Community
Participate
Working Groups
Created attachment 166031 [details] Thread dump of deadlocked eclipse Build ID: I20100422-1310 I was editing a Java file (Project.java from o.e.core.internal.resources). I think that I tried scrolling the editor right when Eclipse deadlocked. Thread dump attached.
Thread dump seems to indicate that Threads main Worker-48 Worker-50 Text Viewer Hover Presenter all try to access the shared AST, and are all locked in its object monitor. At the same time, Worker-49 Worker-48 Worker-41 Worker-40 hangs in SelectionListenerWithASTManager, and a couple of JavaReconciler Threads are also waiting...
To be investigated for M7.
I've also had my Eclipse hang these past couple of days. There's also bug 302581 which I presume is related.
>To be investigated for M7. I take this as a +1 for RC1. I need to look again whether the proposed fix from bug 302581 really was OK but currently I'm on a business trip.

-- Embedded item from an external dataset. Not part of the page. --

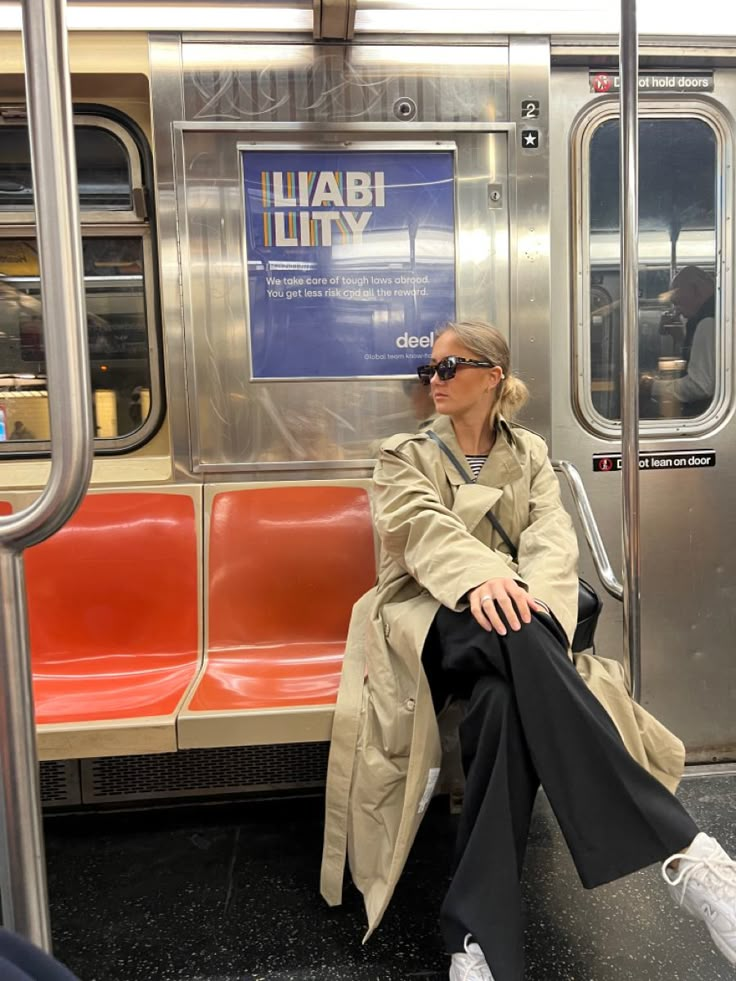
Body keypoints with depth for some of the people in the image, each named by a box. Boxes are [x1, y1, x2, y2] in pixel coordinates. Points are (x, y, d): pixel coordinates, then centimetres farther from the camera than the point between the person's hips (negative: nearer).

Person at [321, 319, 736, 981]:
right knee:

John, can you please review the patch?
Created attachment 167926 [details] Fix
I don't understand why this patch fixes the problem. It looks like the problem is that threads are waiting on reconciliation, but no reconcile is happening. For this to happen it means either there was no notification, or the notification happened before the isReconciling() condition changed. Since the fIsReconciling field is already volatile, adding synchronization around assigning that field shouldn't make any difference. I don't know this code very well, but I noticed there is one code path at the top of the cached() method where there is no notification and it just returns. I can't clearly see how this leads to the deadlock, but the code is complicated enough that maybe it is possible. Ideally if any state changes that affects the outcome of isReconciling() there should be a notification within the same synchronized block.
>I don't understand why this patch fixes the problem. I thought that a possible scenario for the deadlock could be that for some reason the progress monitor gets canceled (fIsReconciling -> true) while getAST(...) is already inside the fWaitLock. The patch should have closed that hole - however, I noticed that this would not fix that scenario because if the thread dies then it won't be able to notify it later. After looking at the code and trying to reproduce the deadlock I found the scenario and the fix for the deadlock. Test Case: 0 start dev/host workspace 1. add the following breakpoints - but disable all at this point ASTProvider, line 318 ASTProvider, line 440 ASTProvider, line 452 ASTProvider, line 599 2. start target workspace that has a Java project and two CUs (C1, C2) 3. disable 'Mark Occurrences' in the target 4. paste this into Package Explorer: import java.util.HashMap;; public class C1 {HashMap m} public class C2 {} 5. switch/activated editor for C1 6. enable bpt 440 7. switch/activated editor for C2 ==> hit bpt 440 8. disable bpt 440 9. switch to C1 10. enable bpt 599 and 452 11. type a space in C1 ==> hit bpt 599 12. select HashMap m; and press Ctrl+C ==> hit bpt 452 13. resume all threads except main and the one that waits in bpt 440 14. enable bpt 318 15. resume the thread that waits in bpt 440 16. resume the main thread 17. resume all other waiting threads ==> deadlock The problem is that we call isReconciling(...) without synchronizing it with fReconcileLock and unfortunately we cannot add this inside the fWaitLock without introducing yet another deadlock. There are two possible fixes: 1) We synchronized the synchronized (fReconcileLock) {...} in aboutToBeReconciled(...) with the fWaitLock. This is risky. 2) We switch the two statements in the synchronized block in aboutToBeReconciled(...). This works because the important condition is is changed first and hence it will not wait inside getAST(...). That the fReconciling flag is set to true afterwards doesn't harm. Since we already have RC1 and introducing another lock is always risky, I will fix this using 2). I went through the fix with Markus and he agrees on that. John, can you agree with that as well?
Created attachment 168146 [details] Fix
+1 for RC1. Reproduced the deadlock with given steps, except for > 3. disable 'Mark Occurrences' in the target where I had to *enable* Mark Occurrences. Verified that the fix solves this issue.
Patch committed to HEAD.
Starting verification...
Verified in I20100516-0800 that the scenario from comment 8 can't happen any more and that the dump from comment 0 likely ran into this problem.